At West Ham, he came in to work alongside Gianfranco Zola at Upton Park, the two knowing each other well from their playing days together at Chelsea, and again was seen as an important part of the first-team set up.

Now, having left Liverpool following the sacking of Dalglish, and the appointment of Brendan Rodgers - who announced his plans to bring in his own coaching staff - Clarke is reportedly keen to step into a managerial role.

The West Brom job will present a hard act to follow in Roy Hodgson, having guided the Baggies to a top-10 finish in the Premier League last season. But, it is a challenge that the Scot would likely relish.

Of course, Clarke will not be the first understudy to make the step up to senior management. Those who have followed a similar path have achieved varying levels of success, as GiveMeFootball reflects...

Chris Hughton

After spending most of his playing career with Tottenham as a left-back, the former Republic of Ireland international joined Spurs' backroom team as coach and later as assistant manager between 1993 and 2007.

Hughton left White Hart Lane to take up a role as first-team coach at Newcastle in 2008 - a club he later earned his first managerial appointment. Following the Magpies' relegation from the Premier League, he was placed in caretaker charge of their first season in the Championship.

However, after orchestrating an immediate return to the top-flight and starting the 2010-11 campaign promisingly, Hughton was controversially sacked by Mike Ashley, despite establishing a promising reputation in management.

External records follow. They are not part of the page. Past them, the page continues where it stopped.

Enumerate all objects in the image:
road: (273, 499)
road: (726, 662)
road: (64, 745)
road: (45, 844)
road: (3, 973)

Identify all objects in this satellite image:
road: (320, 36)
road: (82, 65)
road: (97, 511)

In June last year, Hughton was appointed manager of Birmingham City where he was forced to operate under severe restrictions, but did so with great dignity.

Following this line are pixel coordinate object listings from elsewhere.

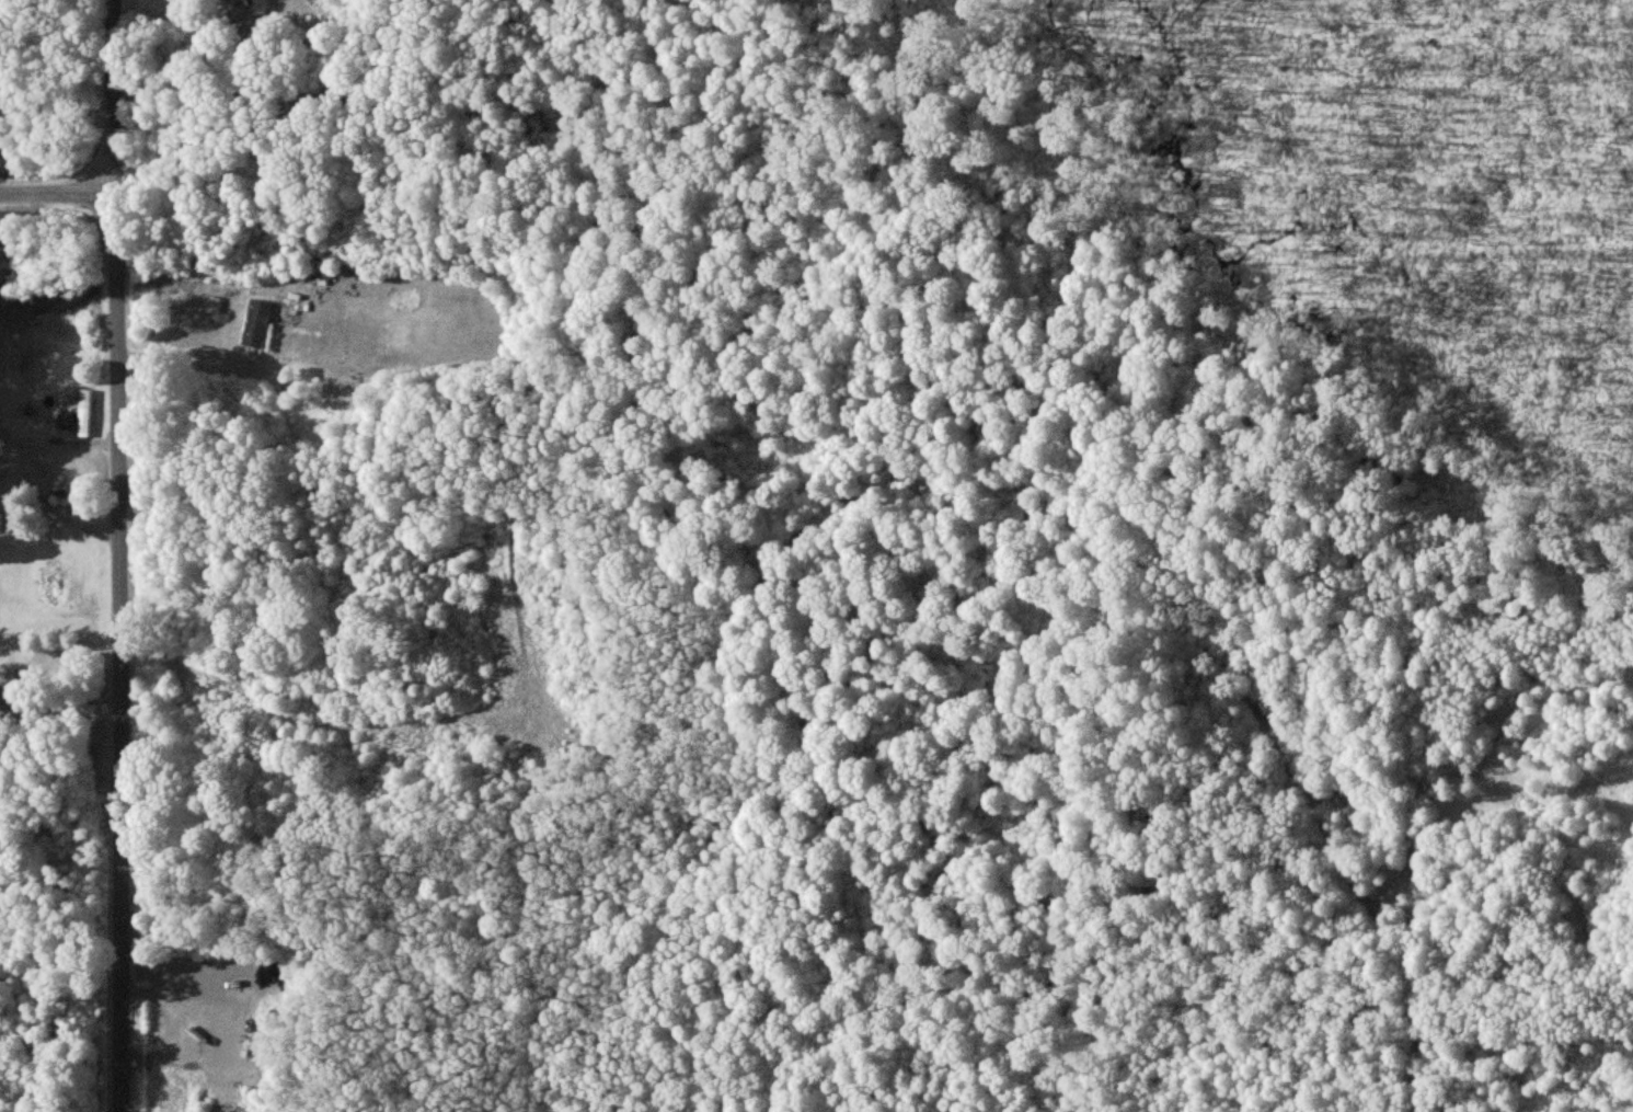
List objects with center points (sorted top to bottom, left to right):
building: (258, 6)
road: (60, 193)
building: (214, 303)
building: (257, 322)
building: (77, 415)
road: (121, 555)

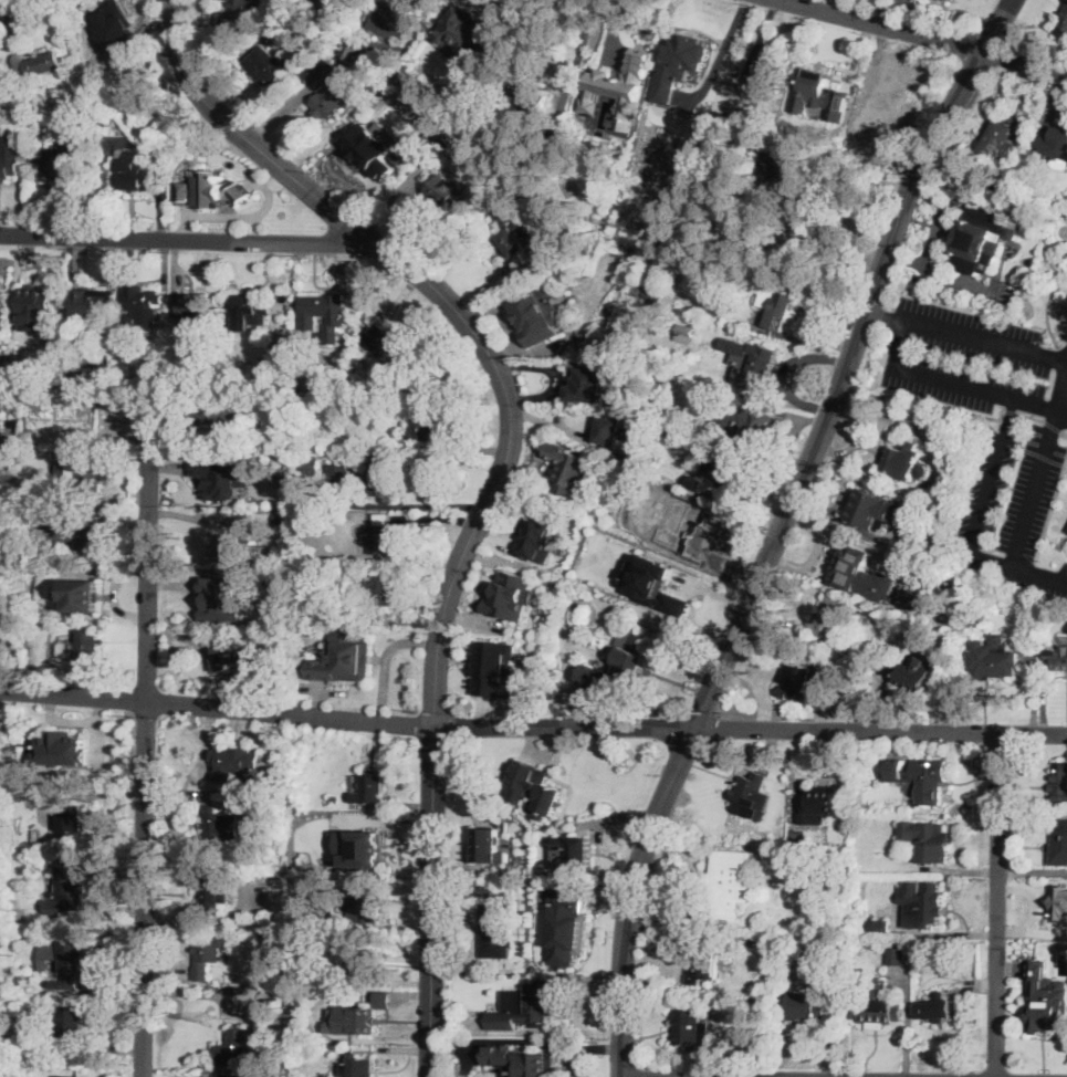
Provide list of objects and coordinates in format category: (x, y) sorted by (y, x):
building: (242, 0)
building: (945, 0)
building: (952, 0)
building: (324, 5)
building: (392, 19)
building: (1064, 19)
building: (103, 34)
road: (918, 36)
building: (463, 45)
building: (354, 49)
road: (722, 49)
building: (37, 64)
building: (677, 64)
building: (269, 66)
building: (329, 71)
building: (767, 75)
building: (405, 76)
building: (622, 84)
building: (819, 94)
building: (527, 98)
building: (332, 100)
building: (155, 114)
building: (879, 114)
building: (424, 117)
building: (456, 121)
building: (103, 122)
building: (383, 135)
building: (1001, 138)
building: (1059, 142)
building: (445, 143)
building: (65, 162)
building: (9, 166)
building: (135, 173)
building: (215, 183)
building: (783, 183)
building: (443, 189)
building: (502, 215)
power tower: (632, 222)
road: (183, 237)
building: (981, 238)
building: (776, 239)
building: (518, 240)
road: (834, 241)
building: (583, 244)
building: (637, 290)
building: (653, 295)
building: (37, 299)
building: (92, 303)
building: (777, 306)
building: (192, 309)
building: (250, 311)
building: (140, 312)
building: (322, 312)
building: (538, 314)
building: (686, 329)
building: (228, 335)
building: (380, 337)
road: (985, 340)
building: (753, 359)
building: (270, 369)
building: (161, 371)
building: (172, 377)
road: (929, 378)
building: (83, 380)
building: (588, 386)
road: (1057, 391)
building: (649, 394)
building: (2, 412)
building: (755, 417)
building: (219, 421)
building: (84, 423)
building: (422, 424)
building: (736, 424)
building: (613, 432)
building: (318, 448)
building: (903, 460)
building: (310, 463)
building: (723, 469)
building: (570, 470)
building: (340, 471)
road: (500, 473)
building: (83, 479)
building: (231, 479)
building: (382, 481)
road: (1032, 489)
road: (431, 505)
building: (595, 508)
building: (880, 510)
building: (38, 512)
building: (304, 513)
road: (437, 516)
building: (279, 517)
road: (975, 523)
building: (74, 529)
building: (691, 529)
road: (780, 529)
building: (1066, 530)
building: (540, 532)
building: (380, 536)
building: (237, 544)
building: (31, 551)
building: (62, 552)
building: (856, 567)
building: (914, 573)
building: (655, 583)
building: (378, 589)
building: (88, 592)
building: (512, 595)
building: (222, 597)
building: (826, 617)
building: (880, 620)
building: (87, 644)
building: (229, 653)
building: (344, 656)
building: (1061, 658)
road: (386, 659)
building: (631, 659)
building: (991, 660)
building: (496, 668)
building: (917, 674)
building: (595, 676)
building: (800, 680)
road: (345, 717)
road: (879, 730)
road: (145, 746)
building: (75, 754)
building: (236, 759)
building: (918, 777)
building: (1060, 783)
building: (370, 788)
building: (542, 794)
building: (749, 795)
building: (334, 800)
building: (819, 806)
building: (72, 817)
building: (219, 824)
building: (925, 838)
building: (1059, 844)
building: (489, 846)
building: (367, 848)
building: (574, 852)
building: (731, 884)
building: (70, 885)
building: (213, 896)
road: (996, 904)
building: (1061, 905)
building: (928, 906)
building: (369, 908)
building: (326, 916)
building: (878, 924)
building: (567, 927)
building: (496, 930)
building: (770, 942)
building: (756, 943)
building: (918, 945)
building: (48, 953)
building: (897, 955)
building: (207, 956)
building: (71, 963)
building: (702, 963)
building: (357, 967)
building: (22, 979)
building: (522, 1006)
building: (804, 1006)
building: (940, 1008)
building: (877, 1009)
building: (1046, 1012)
building: (368, 1014)
power tower: (203, 1018)
building: (70, 1023)
building: (690, 1026)
building: (237, 1047)
building: (528, 1057)
building: (357, 1067)
building: (70, 1076)
building: (204, 1076)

He guided the Blues into the play-offs where they were beaten in the semi-finals by Blackpool, as well as juggling a Europa League campaign with an extended run in the FA Cup.

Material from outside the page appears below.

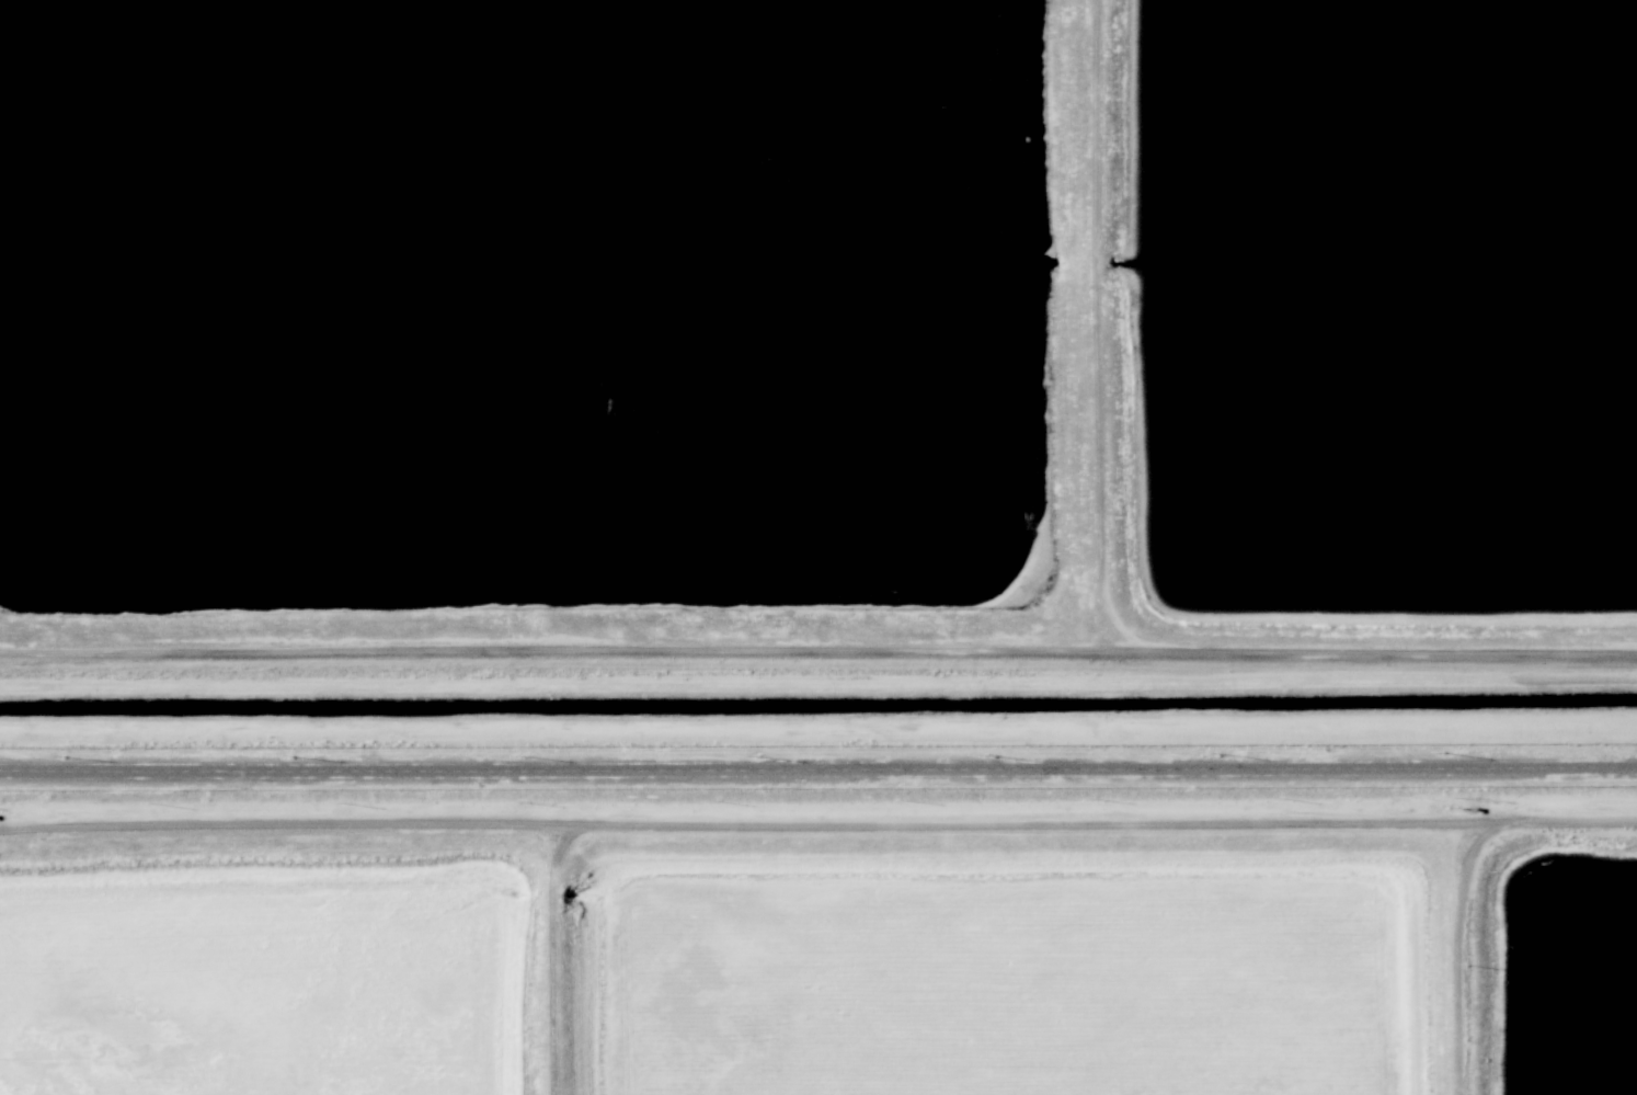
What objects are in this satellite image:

The 53-year-old is now set to return to the Premier League after Norwich City were given permission by Birmingham to speak to Hughton about replacing Paul Lambert at Carrow Road.


Steve McClaren

After retiring from playing in 1992, McClaren began his coaching career as a youth and reserve team coach at Oxford United, before a spell as assistant manager at Derby County.

In 1999, he was approached by Manchester United manager Sir Alex Ferguson to replace the outgoing Brian Kidd as his number two. In two years at Old Trafford, McClaren established a reputation as one of the most tactically astute coaches in the country, using modern methods such as video analysis and sports psychology.

His managerial career began at Middlesbrough after his appointment in 2001 marked the start of a five-year tenure at the Riverside, winning the League Cup in 2004 and finishing as UEFA Cup runners-up in 2006.

McClaren served as England manager between August 2006 and December 2007, but was sacked after failing to qualify for Euro 2008. Having been vilified by the national press, he later moved to Holland, taking over at FC Twente, with whom he won the club's first Eredivisie championship in 2008-09, which went some way to restoring his reputation.

Following a brief spell in Germany with Wolfsburg from May 2010 to February 2011, McClaren returned to England when he was appointed manager of Championship side Nottingham Forest. However, he lasted just ten games in charge at the City Ground and so returned to Twente in January this year.

Roberto Di Matteo

When Andre Villas-Boas was somewhat controversially sacked by Chelsea owner Roman Ambramovich in early March, the Italian assistant was promoted to caretaker manager for the remainder of the 2011-12 campaign.

In just three months at the Stamford Bridge helm, Di Matteo led the Blues to the FA Cup final, beating Liverpool 2-1 at Wembley, and later won the Champions League for the first time in the club's history with a dramatic penalty shoot-out victory over Bayern Munich at the Allianz Arena.

The former Chelsea midfielder has had previous managerial spells at MK Dons and West Brom, but returned to a coaching role at his old club, when he was appointed as part of Villas-Boas' new-look backroom staff.

Di Matteo's appointment would be a popular choice amongst the Chelsea players, who are keen for the fans' favourite to stay in west London. After delivering the European crown that Abramovich so desperately craved, his managerial career is well and truly alive and kicking.